No discussions about pronation, supination, cushioning what so ever – as there was no point to discuss something that could not be helped by changing the gear. If you needed something and it was not available, you found your way around – either lived your life without it or made it yourself. I am sure my friends remember the times of sewing our own cycling bags, rebuilding the famous Favorit ‘racing’ bikes, gluing an entire epoxy canoe or tailoring our guns by hand-carved stocks made of prefab wooden thresholds.
Throughout the years, somehow I lost track of the developments in the running business. I should have known better as I witnessed other sports developing quickly as well. So when I picked up running a couple of months ago, the impressive list of necessities hit me straight away:
Training shoes for running on the road, training shoes for unpaved trails, running socks high and low, compression socks, winter pants, summer pants, running bra’s of all kinds, drinks and gels, drinks and gel belts, tech T-shirts of all kinds, reflex jackets, summer and winter underwear, softshell, coolmax, H2Port, running gloves and a beanie, iPod, wireless headset, sport testers…. The list seems never ending.

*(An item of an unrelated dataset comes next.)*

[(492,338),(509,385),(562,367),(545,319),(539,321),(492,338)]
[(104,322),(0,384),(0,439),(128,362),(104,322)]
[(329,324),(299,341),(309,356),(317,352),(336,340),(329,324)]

The thing is I love gear and gadgets and frankly, sometimes I do buy more than I need simply to have it and to enjoy the fact that in 2012, the technology (and our attempts to sustain the free market economy) enables us to use so many interesting tools. Having a choice feels great. But deep down, I am a simple girl. Next time, you might see me running in a pair of old sneakers, old sweatpants and a 500+ times washed cotton T-shirt with fading colors of my old sport club, smiling and enjoying the road.

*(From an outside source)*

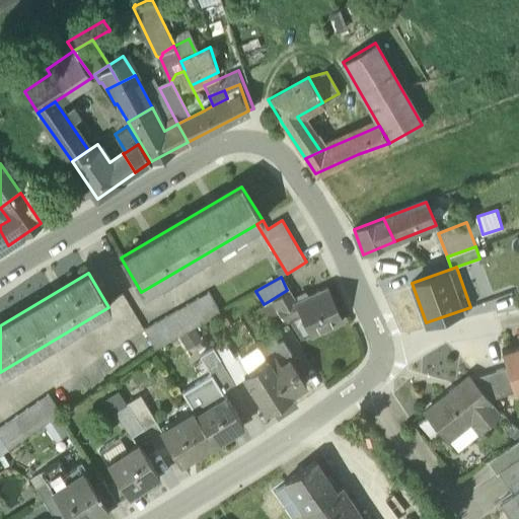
[(326,287),(295,302),(300,313),(310,335),(342,320),(326,287)]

The Big Meltdown took place last Sunday: in the morning we went ice skating again (bringing the total Feb skate distance to 76 km) while in the afternnon, the air smelled like spring was coming in. With new energy I returned to my treadmill routine and ran some 5, 6 and 8 km distances. The funny thing is I really started getting a craving to go and run outside. And as the feeling keeps growing throughout this week, I am predetermined to try a long run this weekend. Long run in my books means anything like/above 10 km (my longest one so far has been 12.3 km).
Oh, one new thing that I learned about my running while watching myself in the gym: I tend to move my left arm much more than the right one. Could it be some residual habit from my biathlon period? During the summer running races, we used to carry the gun with us on the right shoulder – hence the limitation of right arm movement.
The charming thing is that Haile Gebrselassie has a similar tick: he used to carry his school books under his left arm while running.